Brands such as Stunt Double Scents, Parfums de Coeur and Saphir Perfumes make and sell copycat perfumes that mimic the scents of pricier designer fragrances. These scents are often sold under names reminiscent or evocative of their designer versions, such as Confess, instead of Obsession; Juliano, instead of Giorgio; Ninja, instead of Opium; Fairchild, instead of Vanderbilt; and Hampton, instead of Halston. Or, they make it very clear that they are copies, as in the case of Stunt Double Scents.
Many copycat perfume makers are able to sell their wares at far lower prices than their designer competitors can. For example, a .33-ounce bottle of Chanel No. 5 Stunt Double sold for $9.99 in January 2016, while the smallest bottle of Chanel No. 5 eau de toilette spray offered through Chanel's website was $67.

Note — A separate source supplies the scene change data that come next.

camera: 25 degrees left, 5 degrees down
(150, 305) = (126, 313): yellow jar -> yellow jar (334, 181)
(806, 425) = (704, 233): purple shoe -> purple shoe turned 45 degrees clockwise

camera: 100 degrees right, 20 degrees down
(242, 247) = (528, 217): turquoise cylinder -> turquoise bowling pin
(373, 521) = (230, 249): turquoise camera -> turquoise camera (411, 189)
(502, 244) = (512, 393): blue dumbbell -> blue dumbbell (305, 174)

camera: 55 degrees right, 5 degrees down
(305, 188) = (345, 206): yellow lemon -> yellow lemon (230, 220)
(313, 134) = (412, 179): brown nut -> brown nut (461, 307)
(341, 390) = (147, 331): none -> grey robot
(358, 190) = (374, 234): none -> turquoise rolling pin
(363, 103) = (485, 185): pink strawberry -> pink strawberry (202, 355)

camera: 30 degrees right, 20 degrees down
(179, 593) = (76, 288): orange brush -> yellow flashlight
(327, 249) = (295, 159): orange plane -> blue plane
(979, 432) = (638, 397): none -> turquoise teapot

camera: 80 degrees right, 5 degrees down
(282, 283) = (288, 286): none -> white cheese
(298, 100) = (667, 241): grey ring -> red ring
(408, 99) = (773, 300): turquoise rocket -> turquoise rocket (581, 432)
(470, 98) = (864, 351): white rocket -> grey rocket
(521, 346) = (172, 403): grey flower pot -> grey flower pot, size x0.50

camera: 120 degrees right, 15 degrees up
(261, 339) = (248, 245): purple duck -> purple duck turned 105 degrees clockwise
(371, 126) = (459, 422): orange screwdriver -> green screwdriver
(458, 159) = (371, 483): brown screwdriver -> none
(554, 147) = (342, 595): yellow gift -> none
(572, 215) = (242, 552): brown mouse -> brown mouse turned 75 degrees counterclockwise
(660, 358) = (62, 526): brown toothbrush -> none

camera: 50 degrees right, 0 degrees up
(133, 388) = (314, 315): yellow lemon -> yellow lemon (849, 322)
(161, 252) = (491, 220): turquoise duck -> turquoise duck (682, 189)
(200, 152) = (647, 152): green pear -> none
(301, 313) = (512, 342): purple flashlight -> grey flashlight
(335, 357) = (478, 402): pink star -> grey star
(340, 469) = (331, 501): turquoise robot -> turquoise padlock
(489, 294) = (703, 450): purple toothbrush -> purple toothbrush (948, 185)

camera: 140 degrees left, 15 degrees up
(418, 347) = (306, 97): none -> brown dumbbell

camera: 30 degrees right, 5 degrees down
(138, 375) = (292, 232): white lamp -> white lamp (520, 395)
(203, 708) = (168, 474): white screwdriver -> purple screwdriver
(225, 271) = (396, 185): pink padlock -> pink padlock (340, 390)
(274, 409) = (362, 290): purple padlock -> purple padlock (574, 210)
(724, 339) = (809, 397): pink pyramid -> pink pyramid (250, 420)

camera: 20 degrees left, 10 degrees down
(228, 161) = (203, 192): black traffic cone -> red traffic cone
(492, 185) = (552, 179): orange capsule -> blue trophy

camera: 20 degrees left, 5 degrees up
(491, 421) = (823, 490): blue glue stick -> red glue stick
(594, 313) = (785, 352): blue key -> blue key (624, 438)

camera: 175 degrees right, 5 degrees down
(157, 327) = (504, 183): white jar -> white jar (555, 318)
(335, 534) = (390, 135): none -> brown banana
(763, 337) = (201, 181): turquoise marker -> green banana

There are no legal limitations placed upon the selling of scents, so lower-priced perfume makers are free to market their own versions of other firms' scents, so long as they choose a unique name for the copycat fragrance. Trade secrets prevent manufacturers at all price points from revealing how they formulate their products, but it has been claimed that lower-priced perfumes are likely to contain synthetic or artificial ingredients, while higher-priced scents are based on more natural elements. Makers of the lower-priced items, however, refute this assertion.